Der Spatz hat eine ganze Menge Fressfeinde, und deren Zahl hat in Großstädten in den vergangenen zehn Jahren ebenfalls zugenommen. Zum Beispiel der Marder, der ja nicht nur Gummischläuche in Autos frisst, sondern besonders gern Jungvögel, die sich auch aus Nestern in größerer Höhe holt. Wo die Rattenpopulationen gewachsen sind, sind Sperlinge ebenfalls die Leidtragenden. Besonders stark leiden die Spatzen auch unter den Elstern, die sich gern die Küken holen. Schließlich sind es auch die viel zu vielen freilaufenden Hauskatzen, die dafür sorgen, dass maximal ein Drittel der geschlüpften Küken überleben. In dieser Hinsicht unterscheiden sich Düsseldorf und Berlin allerdings kaum.

Klimafolgen?

Bleibt noch das Klima. Die steigenden Durchschnittstemperaturen in unseren Breiten sorgen dafür, dass der Spatz zunehmend nach Norden und Osten ausweicht, weil es ihm bei uns zu warm ist. Berliner Sperlinge sind anscheinend noch nicht von diesem Trend betroffen. Außerdem liegt die Bundeshauptstadt ja auch weiter nördlich und östlich als die Landeshauptstadt von Nordrhein-Westfalen. Die möglicherweise gute Nachricht: Wo unser guter, alter Haussperling wegen der Wärme weniger wird, nimmt die Population des Italiensperlings zu – ihn findet man zunehmend in den Großstädten südlich des Mainäquators.

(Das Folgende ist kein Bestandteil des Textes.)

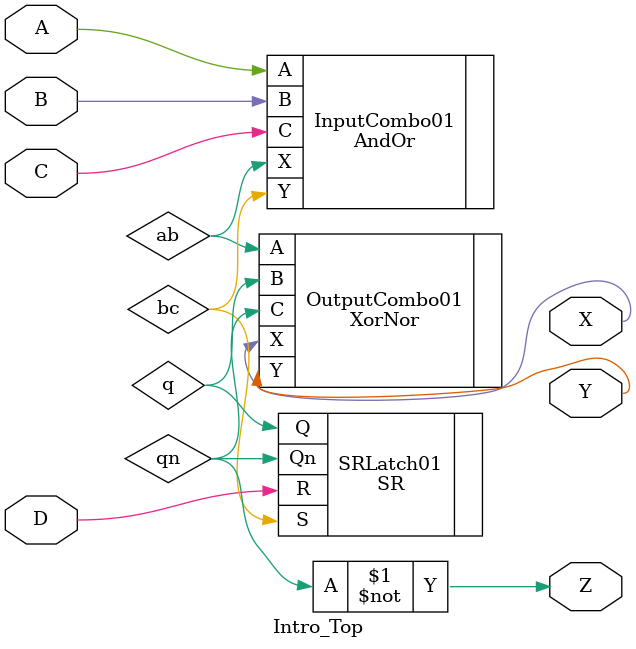
<source format=v>
module Intro_Top (output X, Y, Z, input A, B, C, D);
    //
    wire ab, bc, q, qn; // Wires for internal connectivity
    //
    // Implied wires may be assumed in this combinational design,
	// when connecting declared ports to instance ports.
	// The #1 is a delay time, in `timescale units:
	//
	
    assign #1 Z = ~qn; // Inverter by continuous assignment statement
    
    // 
    AndOr InputCombo01 (.X(ab), .Y(bc), .A(A), .B(B), .C(C));
    SR SRLatch01 (.Q(q), .Qn(qn), .S(bc), .R(D));
    XorNor OutputCombo01 (.X(X), .Y(Y), .A(ab), .B(q), .C(qn));
    //
endmodule // Intro_Top.v

</source>
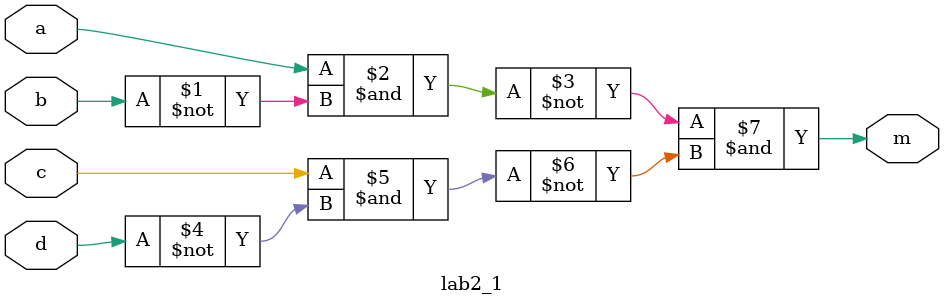
<source format=v>
module lab2_1(a, b, c,d, m);
input a, b,c,d;
output m;
assign m =(~(a&(~b)))&(~(c&(~d)));
endmodule

</source>
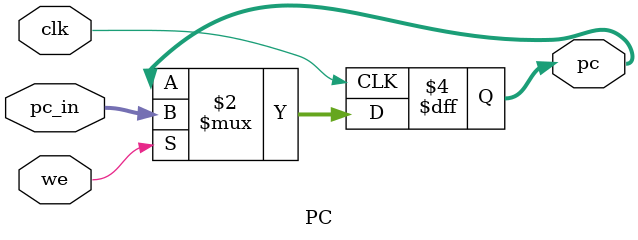
<source format=v>
`timescale 1ns / 1ps
module PC(
    input clk,
    input we,
    input [7:0]pc_in,
    output reg [7:0]pc
    );
    always @(posedge clk)begin
        if(we) pc<=pc_in;
    end
endmodule

</source>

Ein Spatzenhaus zum Selberbauen (NABU)

Ein Spatzenhaus zum Selberbauen (NABU)

An mangelnder Möglichkeit, etwas zum Knabbern zu finden, liegt der Rückgang der Spatzen bei uns auf den ersten Blick nicht, denn der Haussperling ist Vegetarier und verträgt – im Gegensatz zu vielen anderen Singvögeln – auch denaturierte Formen von Getreide, Gemüse und Obst. Davon finden die frechen Kerle heutzutage in den großen Städten sogar mehr als noch vor Jahren. Aber: Weil die Jungvögel im Wachstum einen hohen Bedarf an Eiweiß haben, verfüttern die Eltern ihrem Nachwuchs vor allem Insekten. Dass die Bestände aller Insekten insgesamt drastisch zurückgegangen sind, dürfte bekannt sein. Der Lebensraum für die Spatzennahrung wird immer weniger, Pestizide und Insektizide tun ein Übriges. Und da ist Berlin mit seinen ausgedehnten Grün- und Brachflächen dann doch noch der bessere Platz für die Aufzucht von Jungspatzen.

Insgesamt aber erklären die geringen Unterschiede bei den entscheidenden Faktoren zwischen Berlin und Düsseldorf nicht, weshalb es an der Spree – zum Glück! – immer noch dermaßen viele Spatzen gibt und bei uns am Rhein nicht. Wer aber möchte, dass es wieder mehr Sperlinge bei uns gibt, der kann möglicherweise nachhelfen. Normale Brutkästen nehmen sie nicht so gut an, aber mit einem speziellen Spatzenhaus (hier eine NABU-Bauanleitung) kann man möglicherweise das eine oder andere Paar anlocken und ihm den geschützten Raum geben, in dem alle ausgebrüteten Jungvögel überleben können.